As I said on Twitter, I regret (not enough) having seen it on DVD because there are several shots that BEG for the large screen.

It's "often compared" to Singing in the Rain because there's a, er, rather similar plot, if you watch movies for such things.

Of the nominees I've seen (or, in the case of The Descendants, tried to see), it's the easiest one to watch and enjoy while also saying, "Yes, film is the right medium here."

Quibble: the "happy ending" only lasts until you think about it for a while. (In this, it is perhaps similar to Moneyball.) As with the move of film production from Fort Lee to Hollywoodland, there are casualties, and the movie's end does not signal their end.


See it, Lance. It's brilliant and totally grabbed my heart.


I loved it. I think HUGO is better, but THE ARTIST is excellent. It's charming and fun and begs you to be nostalgic. And about all those faces, remember, "[They] didn't need dialogue! [They] had faces!"


I loved it too, for its sweetness, and its beautiful and loving evocation of a extinct style of moviemaking. No one can mistake it for a documentary treatment of behind-the-scenes Hollywood at the time.


You should see it, if only to get those impressions out of your head. There's a lot of artistry in it, and while I found the plot and characters somewhat affecting, it was the film itself that I found compelling. There are a lot of clever (but not "too" clever, if you get what I mean) bits of framing, use of focus, playing with props, etc. that add up to a surprisingly wonderful whole. Now, I may be a bit prejudiced, because my research area means that I've stared at a fair number of early movies and read a fair bit about the way they were made and shown; my husband thought it was fine, but wasn't as blown away by it as I was, and I think the key difference was my appreciation of the technical side of it.

But do see it in the theater. It's not just the benefit of the large screen (though given the subtle use of background images, that's important), but the experience of seeing it with an audience. It's that sort of movie; it needs the feeling of human beings around it to work best.


If you're trying to convince your readers of the lack of artistic merit of "THE ARTIST", forget it. That is not what they want to hear. They want you to praise it to the skies.

Let's face it, the different movie industries around the world is becoming increasingly conservative in a period in which people embrace conservatism as a lifeline against the difficult economic times. They want happy endings and homages to the past.
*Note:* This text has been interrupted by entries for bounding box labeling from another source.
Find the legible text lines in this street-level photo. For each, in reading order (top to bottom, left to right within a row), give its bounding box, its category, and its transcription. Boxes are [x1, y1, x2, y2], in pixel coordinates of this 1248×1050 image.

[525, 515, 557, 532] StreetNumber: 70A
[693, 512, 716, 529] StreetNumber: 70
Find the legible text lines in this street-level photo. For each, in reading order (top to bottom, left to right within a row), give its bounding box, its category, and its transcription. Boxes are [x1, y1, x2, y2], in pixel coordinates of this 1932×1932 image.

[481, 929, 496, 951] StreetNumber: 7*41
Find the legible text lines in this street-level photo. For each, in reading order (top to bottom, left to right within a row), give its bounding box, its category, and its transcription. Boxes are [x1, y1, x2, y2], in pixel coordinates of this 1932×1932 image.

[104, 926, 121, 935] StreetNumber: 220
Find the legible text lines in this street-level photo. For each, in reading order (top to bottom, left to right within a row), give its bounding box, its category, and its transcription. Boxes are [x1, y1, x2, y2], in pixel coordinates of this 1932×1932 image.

I don't mind watching movies laced with conservative values. But I do mind when they are rewarded by critics and the film industries for those values, instead of any real artistic merit.


This movie won Best Picture of the Year from the Academy Awards and the BAFTAs, along with one of the top awards at the Cannes Film Festival? Really?

Mind you, it's a cute film. And I like the look of its production. But Best Movie? I don't think so.